Your goal
Using the listing that follows, filter out every line lacking the string "significant" and return the rest.
*** Provided data Section Begins ***
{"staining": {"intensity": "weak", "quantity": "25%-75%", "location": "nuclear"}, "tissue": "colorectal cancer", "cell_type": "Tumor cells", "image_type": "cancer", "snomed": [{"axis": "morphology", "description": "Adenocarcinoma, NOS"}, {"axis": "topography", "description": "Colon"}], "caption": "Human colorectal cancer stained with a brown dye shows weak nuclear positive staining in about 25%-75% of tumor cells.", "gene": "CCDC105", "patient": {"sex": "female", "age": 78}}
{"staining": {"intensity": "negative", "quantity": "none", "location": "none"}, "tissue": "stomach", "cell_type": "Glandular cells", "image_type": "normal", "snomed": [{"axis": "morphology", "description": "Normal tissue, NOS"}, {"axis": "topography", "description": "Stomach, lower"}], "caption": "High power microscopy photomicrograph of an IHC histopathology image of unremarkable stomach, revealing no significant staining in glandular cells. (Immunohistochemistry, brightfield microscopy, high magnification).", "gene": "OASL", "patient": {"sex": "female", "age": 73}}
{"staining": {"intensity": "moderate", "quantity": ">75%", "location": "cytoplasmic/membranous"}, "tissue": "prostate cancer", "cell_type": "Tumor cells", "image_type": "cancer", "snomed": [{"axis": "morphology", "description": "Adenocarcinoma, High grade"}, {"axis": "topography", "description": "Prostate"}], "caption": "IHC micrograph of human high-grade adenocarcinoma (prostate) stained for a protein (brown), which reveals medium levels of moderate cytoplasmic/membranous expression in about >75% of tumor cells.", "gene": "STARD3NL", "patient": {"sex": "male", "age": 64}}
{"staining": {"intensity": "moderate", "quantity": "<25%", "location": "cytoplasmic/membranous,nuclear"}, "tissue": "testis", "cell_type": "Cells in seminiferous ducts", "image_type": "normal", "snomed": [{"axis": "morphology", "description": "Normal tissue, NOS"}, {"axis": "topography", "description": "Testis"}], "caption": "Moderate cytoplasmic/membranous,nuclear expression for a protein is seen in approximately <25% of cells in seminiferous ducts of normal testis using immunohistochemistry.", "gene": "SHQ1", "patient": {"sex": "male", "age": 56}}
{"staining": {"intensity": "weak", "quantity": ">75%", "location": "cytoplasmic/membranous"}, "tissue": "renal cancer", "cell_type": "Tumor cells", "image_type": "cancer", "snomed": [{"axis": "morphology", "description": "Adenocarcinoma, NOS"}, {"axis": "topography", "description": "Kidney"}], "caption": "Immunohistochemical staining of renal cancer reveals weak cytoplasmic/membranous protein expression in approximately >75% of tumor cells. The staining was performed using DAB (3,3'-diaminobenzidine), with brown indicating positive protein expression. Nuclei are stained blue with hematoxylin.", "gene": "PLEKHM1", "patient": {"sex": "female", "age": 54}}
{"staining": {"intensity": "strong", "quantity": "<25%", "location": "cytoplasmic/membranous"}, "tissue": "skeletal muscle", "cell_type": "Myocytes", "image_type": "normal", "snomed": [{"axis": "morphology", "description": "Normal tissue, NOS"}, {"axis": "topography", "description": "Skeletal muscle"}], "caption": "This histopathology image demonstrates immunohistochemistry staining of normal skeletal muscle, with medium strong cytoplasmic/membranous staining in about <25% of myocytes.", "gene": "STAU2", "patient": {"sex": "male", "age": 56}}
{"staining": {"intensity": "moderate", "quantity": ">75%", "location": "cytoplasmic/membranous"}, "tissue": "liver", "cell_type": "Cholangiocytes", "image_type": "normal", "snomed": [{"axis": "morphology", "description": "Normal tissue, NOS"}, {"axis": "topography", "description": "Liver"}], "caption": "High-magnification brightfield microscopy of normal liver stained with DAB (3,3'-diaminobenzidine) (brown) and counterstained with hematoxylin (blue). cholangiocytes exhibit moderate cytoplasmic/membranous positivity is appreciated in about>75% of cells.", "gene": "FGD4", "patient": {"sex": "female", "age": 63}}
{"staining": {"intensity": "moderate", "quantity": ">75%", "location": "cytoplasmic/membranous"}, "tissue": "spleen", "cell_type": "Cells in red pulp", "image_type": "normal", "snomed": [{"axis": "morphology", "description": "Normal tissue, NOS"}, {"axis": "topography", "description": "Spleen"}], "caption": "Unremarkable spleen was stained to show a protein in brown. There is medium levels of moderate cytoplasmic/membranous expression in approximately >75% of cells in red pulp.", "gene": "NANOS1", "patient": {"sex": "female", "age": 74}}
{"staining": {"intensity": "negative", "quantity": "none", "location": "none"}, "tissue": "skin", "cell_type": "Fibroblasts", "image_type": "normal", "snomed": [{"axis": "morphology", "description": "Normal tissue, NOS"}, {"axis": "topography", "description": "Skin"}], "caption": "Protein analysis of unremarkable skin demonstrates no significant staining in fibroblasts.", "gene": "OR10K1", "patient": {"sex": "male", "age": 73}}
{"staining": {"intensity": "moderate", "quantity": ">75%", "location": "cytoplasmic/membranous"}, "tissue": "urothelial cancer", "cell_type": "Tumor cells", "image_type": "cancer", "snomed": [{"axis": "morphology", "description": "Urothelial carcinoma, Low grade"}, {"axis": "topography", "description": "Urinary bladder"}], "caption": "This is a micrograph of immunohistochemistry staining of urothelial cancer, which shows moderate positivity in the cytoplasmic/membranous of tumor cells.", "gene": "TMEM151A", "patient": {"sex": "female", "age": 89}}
*** Provided data Section Ends ***
Response below
{"staining": {"intensity": "negative", "quantity": "none", "location": "none"}, "tissue": "stomach", "cell_type": "Glandular cells", "image_type": "normal", "snomed": [{"axis": "morphology", "description": "Normal tissue, NOS"}, {"axis": "topography", "description": "Stomach, lower"}], "caption": "High power microscopy photomicrograph of an IHC histopathology image of unremarkable stomach, revealing no significant staining in glandular cells. (Immunohistochemistry, brightfield microscopy, high magnification).", "gene": "OASL", "patient": {"sex": "female", "age": 73}}
{"staining": {"intensity": "negative", "quantity": "none", "location": "none"}, "tissue": "skin", "cell_type": "Fibroblasts", "image_type": "normal", "snomed": [{"axis": "morphology", "description": "Normal tissue, NOS"}, {"axis": "topography", "description": "Skin"}], "caption": "Protein analysis of unremarkable skin demonstrates no significant staining in fibroblasts.", "gene": "OR10K1", "patient": {"sex": "male", "age": 73}}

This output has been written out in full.